Chester Himes solía decir que si eras joven, varón y negro en Estados Unidos, lo mejor que podías hacer cuando un blanco te dirigía la palabra era quedarte más quieto que una farola y mirarle como si fueras un borrego. El mero parpadeo, añadía, autorizaba al blanco a pegarte un tiro.
Lo decía hace medio siglo y, por lo que sabemos del caso Trayvon Martin, el consejo sigue siendo válido, por mucho que en la Casa Blanca viva un mulato llamado Obama.
Himes, un clásico, y Walter Mosley, un contemporáneo, son los dos autores afroamericanos de novela policiaca más conocidos internacionalmente. Las tramas del primero transcurren en Harlem (Nueva York), las del segundo en Los Ángeles.
Los abuelos, bisabuelos y tatarabuelos de los afroamericanos actuales vivían con el miedo a ser linchados. Hoy las madres negras viven con el miedo a que a sus hijos varones les pase algo trágico, algo como lo que le pasó a Trayvon Martin, según cuenta Avis Jones-DeWeewer en su blog en The Huffington Post (The Black Mother’s Burden).
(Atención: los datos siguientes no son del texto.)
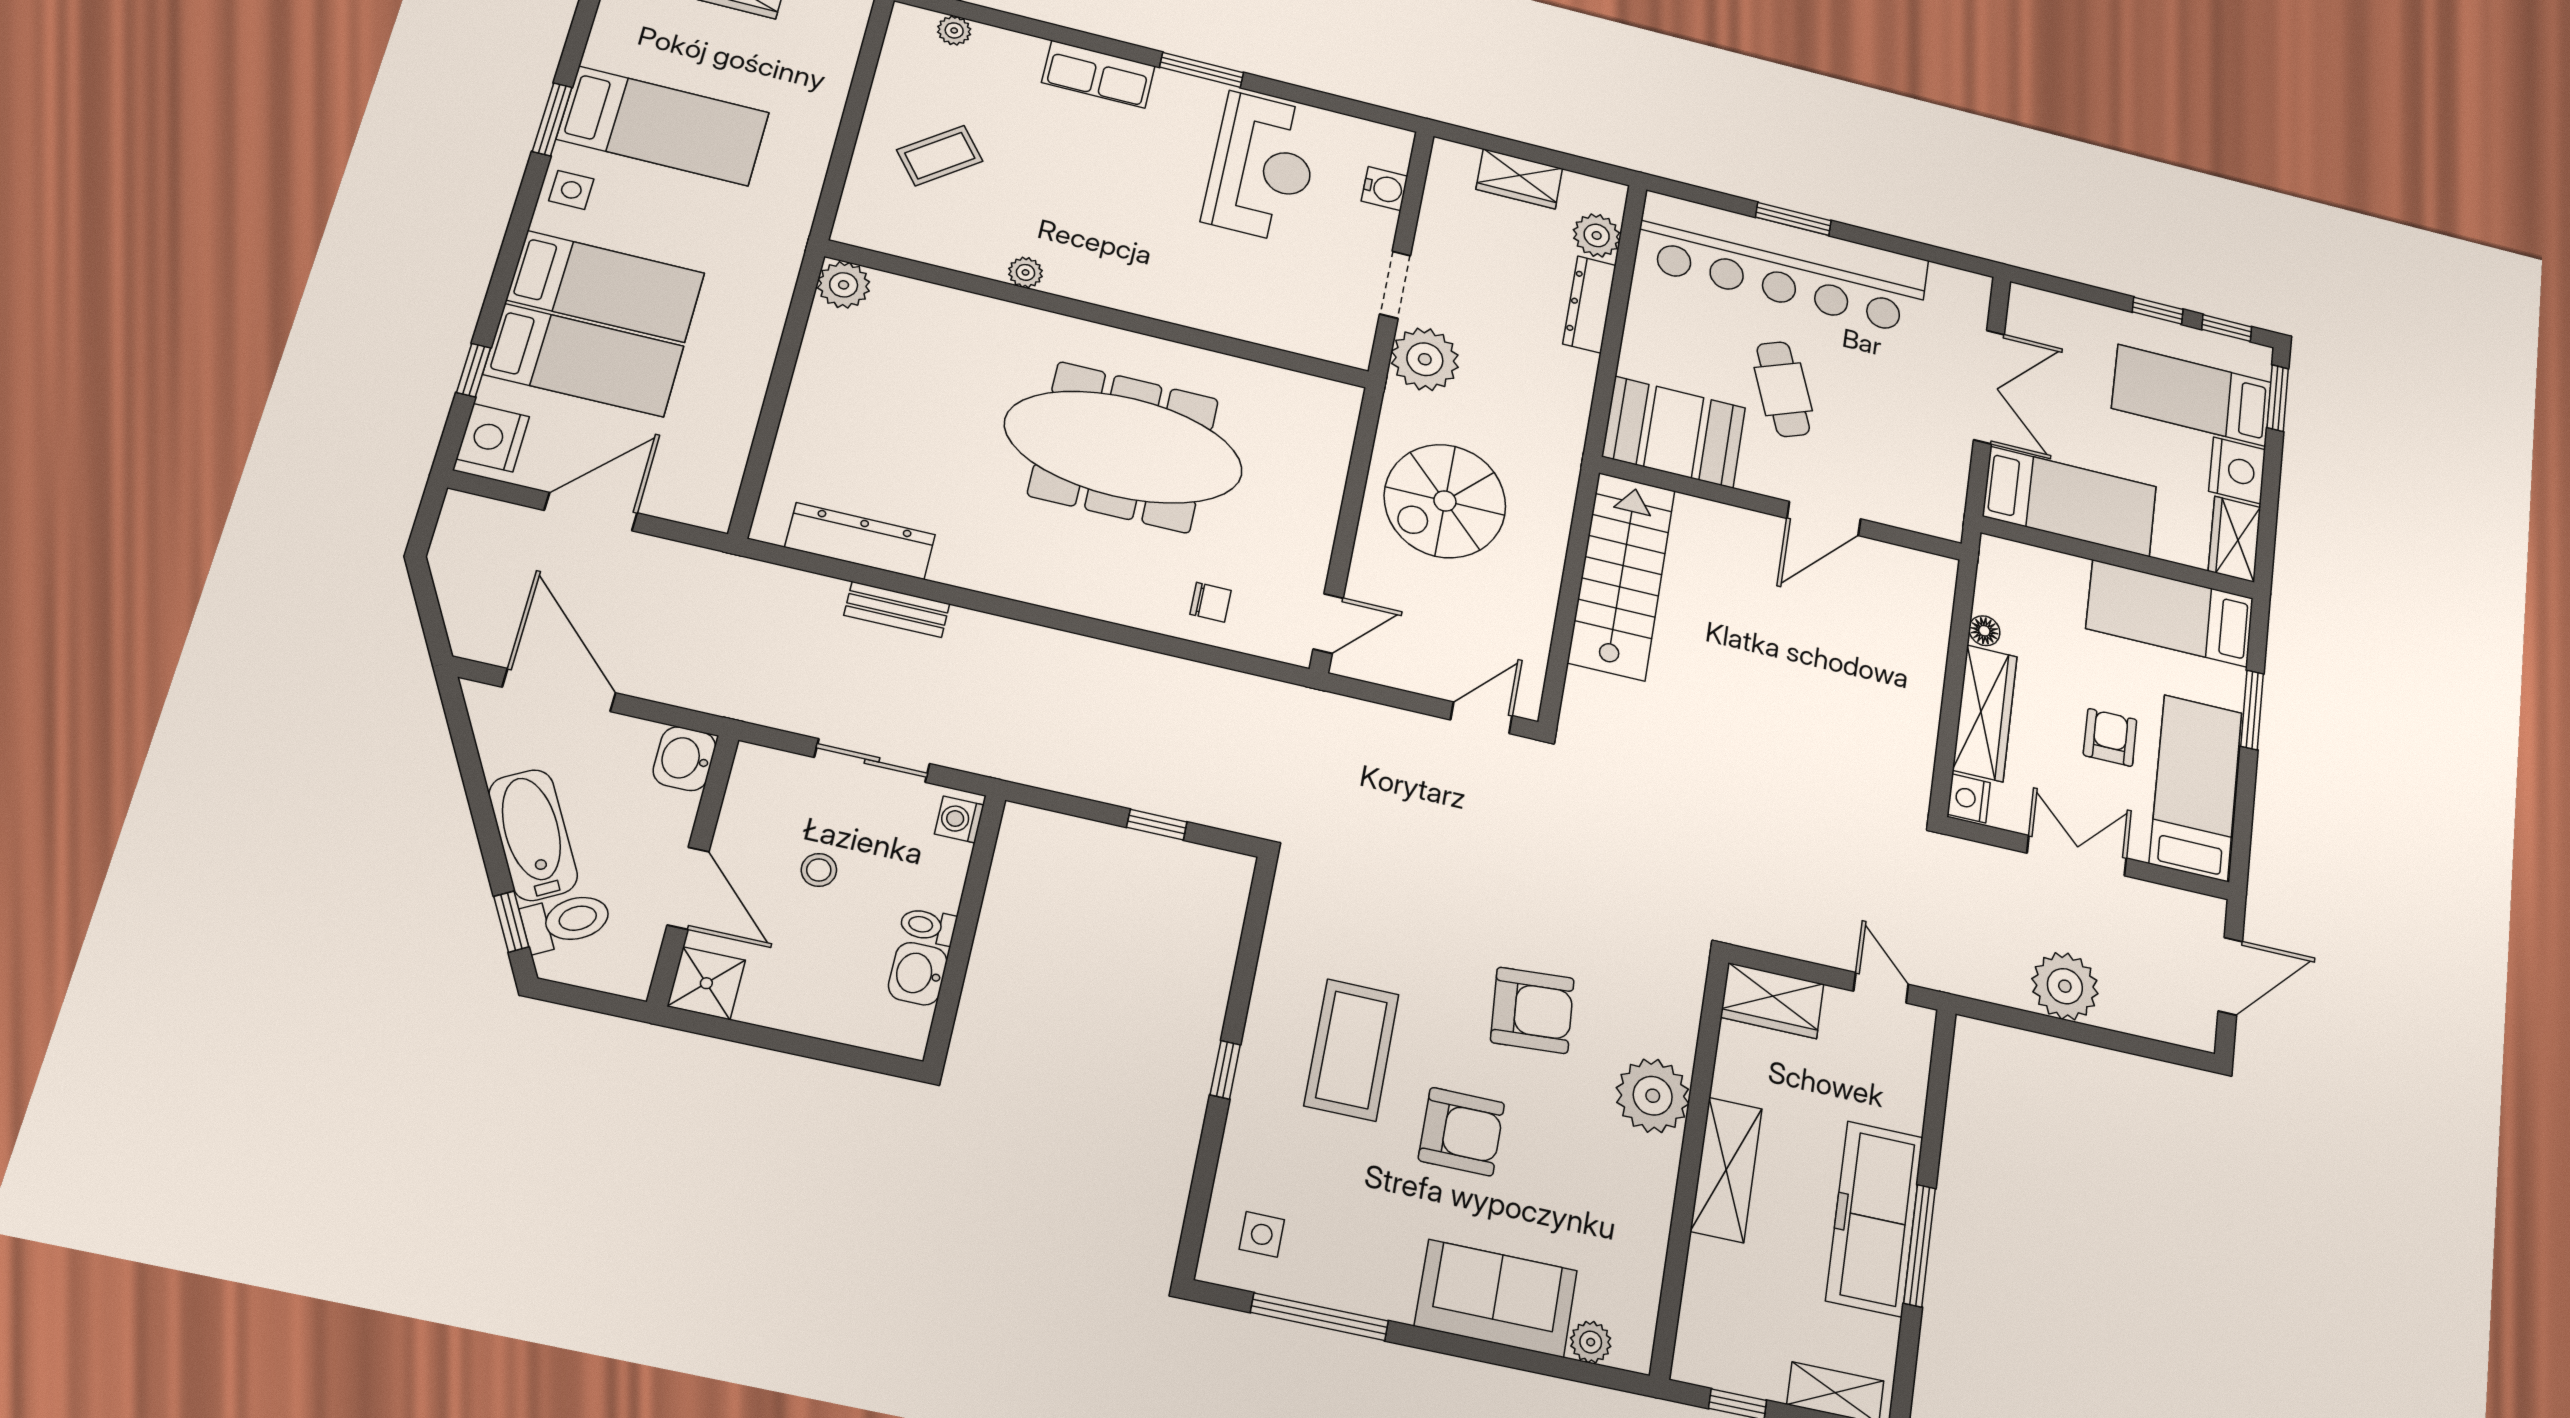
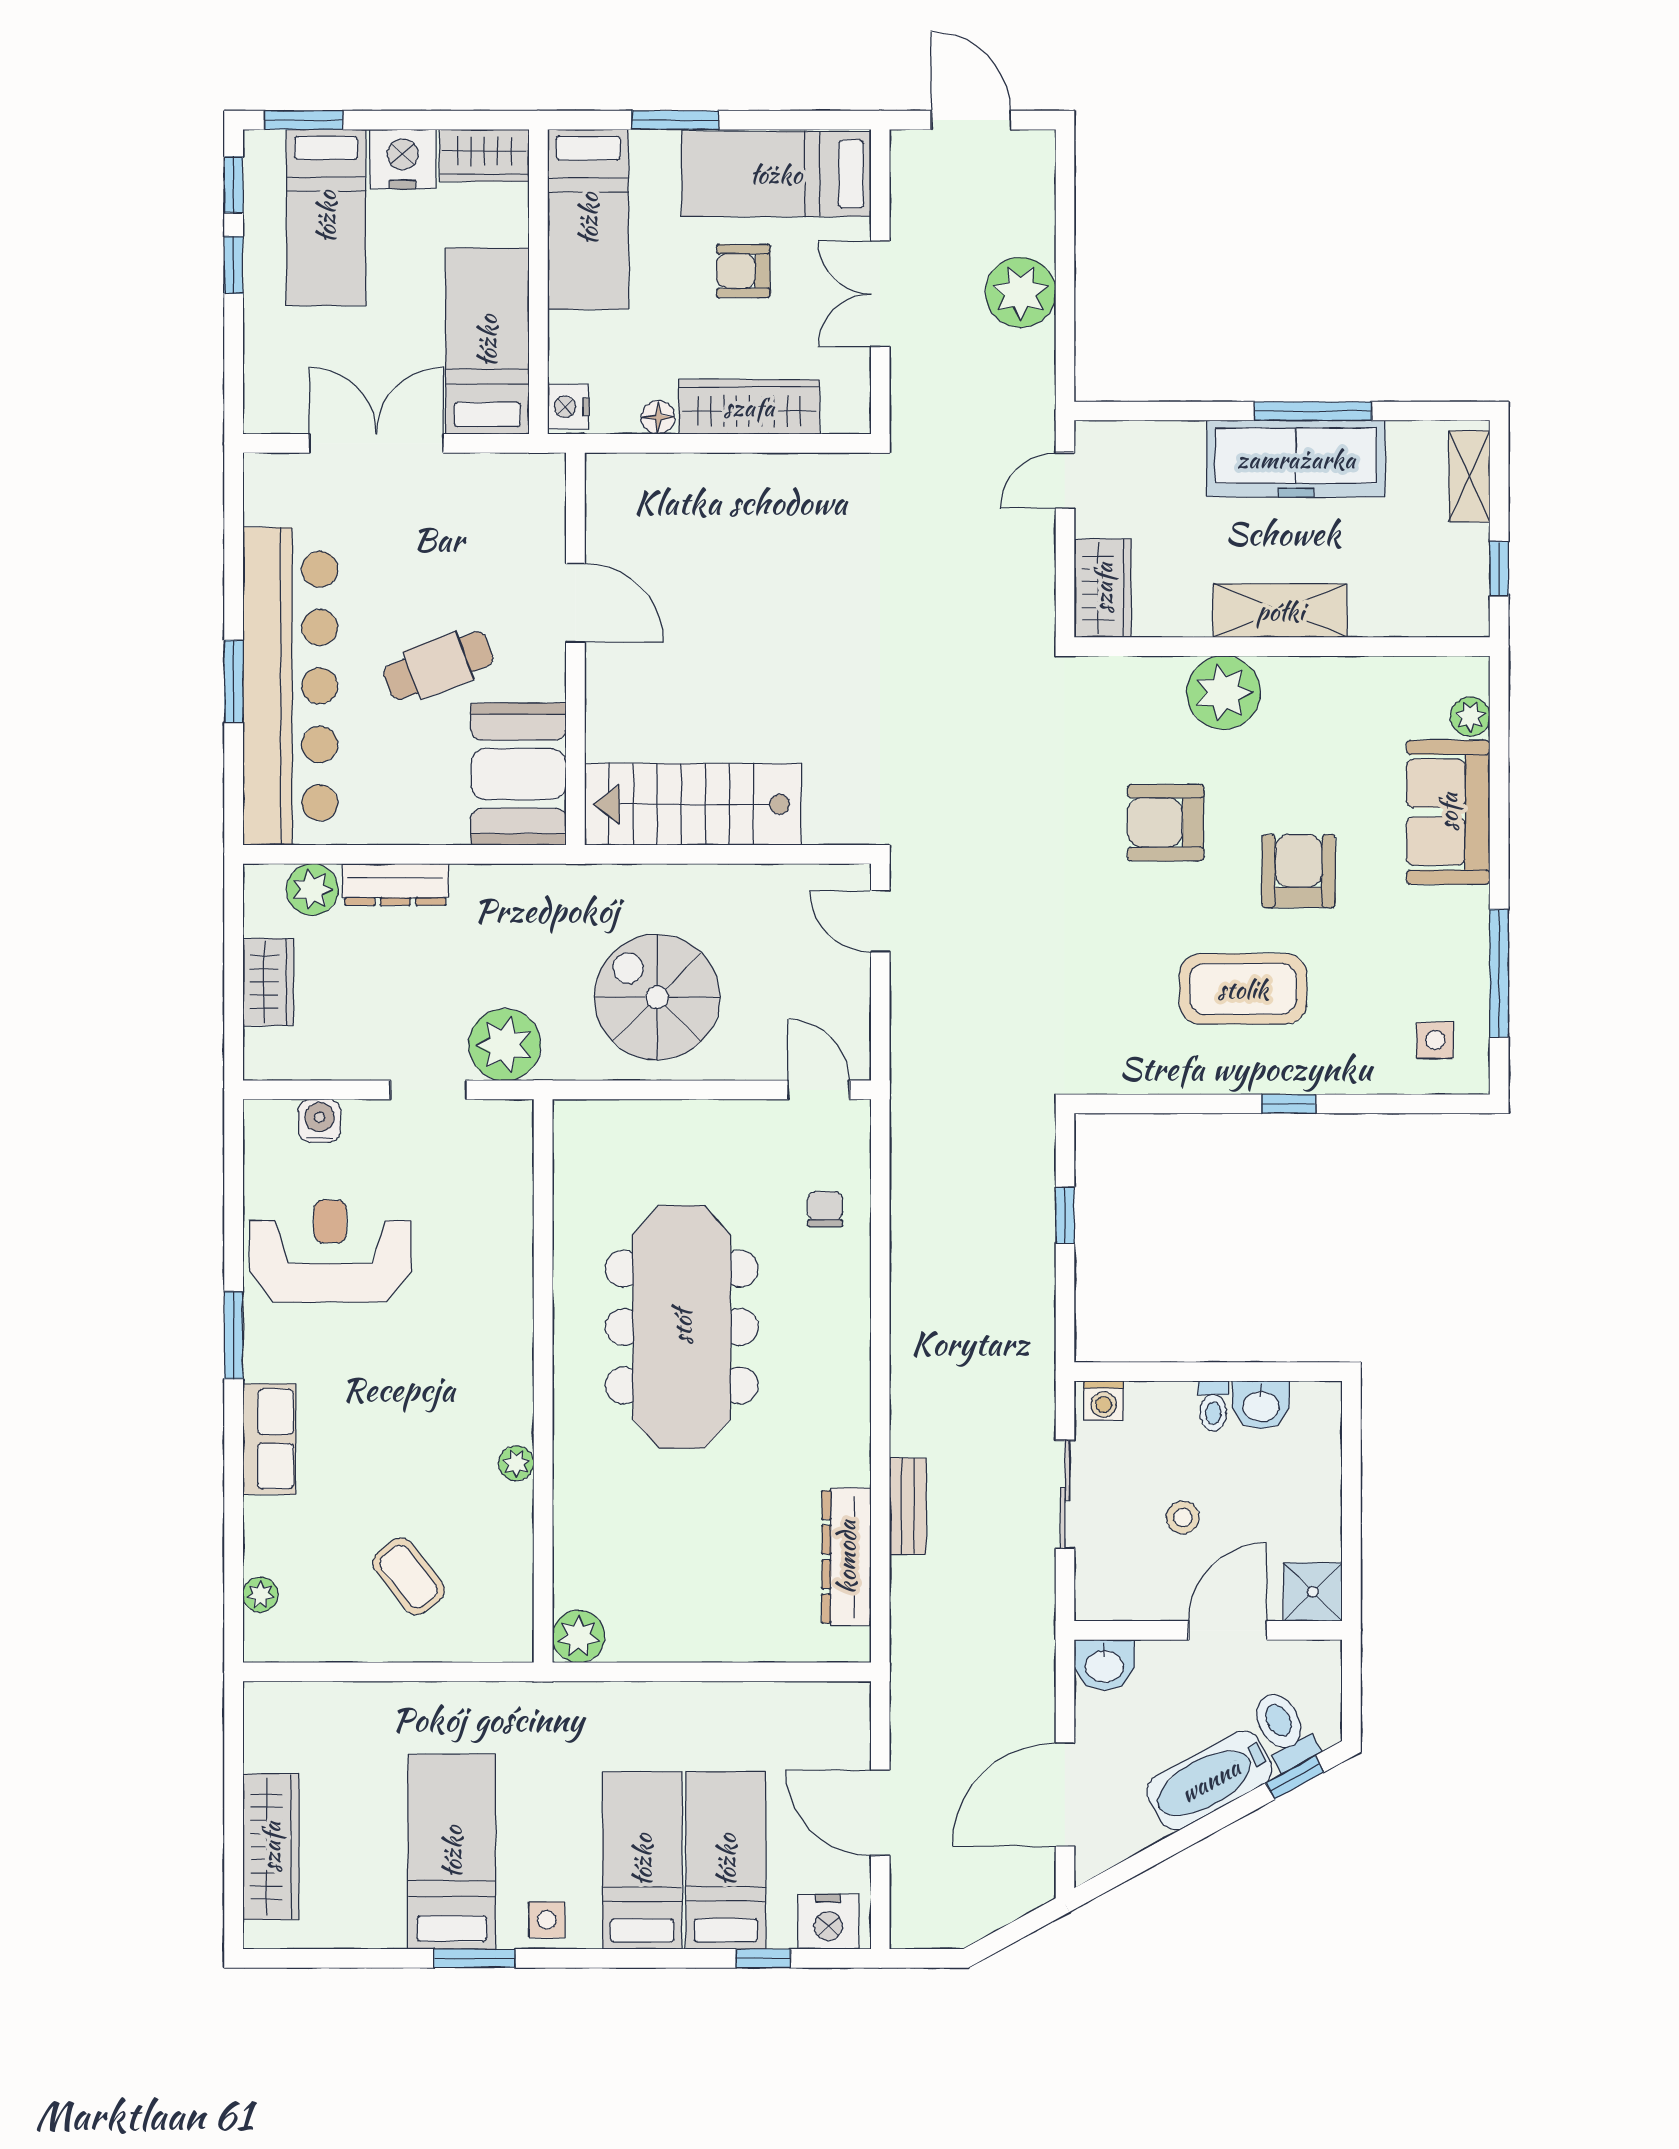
spiral stairs: (1445, 501) -> (657, 997), turned 180
nightstand: (1969, 798) -> (568, 407), moved, turned 90
armchair: (1532, 1010) -> (1166, 823), turned -86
A primeras horas de la noche del pasado 26 de febrero, Trayvon Martin, un estudiante de 17 años, caminaba por una calle de Stanford (Florida), tras haber comprado un te y chucherías. Llovía y llevaba puesto el capuchón de su sudadera. Iba a casa de su novia.
George Zimmerman, un blanco de 28 años de ascendencia latinoamericana, se fijó en él. Tal como se lo permiten las leyes del lugar, hacía de vigilante voluntario de su barrio. Patrullaba a bordo de su vehículo y armado con una pistola del calibre 9 milímetros.
Zimmerman llamó al 911 e informó a la Policía local de que había detectado a un “sospechoso” que se cubría con una capucha y llevaba algo en la mano (era un móvil). El agente le dijo que no hiciera nada y esperara la llegada de un coche patrulla.
Cuando llegó ese coche, el chaval estaba muerto. Zimmerman le había disparado.
Trayvon Martin estaba desarmado. Su novia escuchó sus últimas palabras. Estaba hablando con ella por el móvil cuando el vigilante empezó a seguirle en su coche. El chaval le dijo a su novia que había un tipo que le estaba acosando.
Zimmerman no tardó en ser puesto en libertad sin ningún tipo de cargos. La Policía local aceptó que había actuado en “legítima defensa”. Le fue aplicada una ley que, a propuesta del gobernador Bush, rige en Florida desde 2006. Llamada Stand Your Ground y promovida en todo el pais por la National Rifle Association (NRA), esa ley concede el beneficio de la duda a la persona que esgrime la autodefensa para justificar un homicidio.
La Stand Your Ground, que rige en otra docena de Estados norteamericanos, es una ampliación de la tradicional Doctrina Castle (Castle Doctrine), que otorga a los particulares el derecho a defender tanto su persona como su hogar por cualquier medio a su alcance. Ese derecho queda ahora ampliado al barrio donde uno habita. O sea, si alguien tiene la impresión de que está en peligro, tiene derecho a sacar un arma y abatir al sospechoso.
El caso Trayvon Martin suscita una inmensa emoción en Estados Unidos. Obama ha dicho: “Si yo tuviera un hijo, se parecería a Trayvon”.
La semana pasada, el departamento federal de Justicia decidió abrir su propia investigación después de que más de medio millón de norteamericanos firmaran una petición online para que el homicida no quede impune. Zimmerman persiguió al chaval pese a que el 911 le dijo que no lo hiciera y terminó disparándole porque era un joven negro que caminaba encapuchado por un barrio mayoritariamente blanco.
“Toda violencia desorganizada es como un ciego con pistola”, escribió Chester Himes en su prefacio a la novela Hot day, hot night (traducida en España como Un ciego con pistola, Bruguera, 1978). Febril, sincopada, violenta, esa obra, como la mayoría de las de Himes, está protagonizada por los detectives afroamericanos de Harlem Sepulturero Jones y Ataúd Johnson. En su prólogo a Corre, hombre (Run, man, run), otra de las novelas de Himes publicadas por Bruguera a finales de los años setenta, Juan Carlos Martini escribió: “La voluntad y el capricho del blanco son la ley (…). El hombre negro no parece tener más remedio que una triste integración y una indiscriminada aceptación de la arbitrariedad que se ejerce contra él. Lo contrario, aunque se exprese de la forma más humilde y temerosa que sea imaginable, puede significar, de inmediato, la muerte”.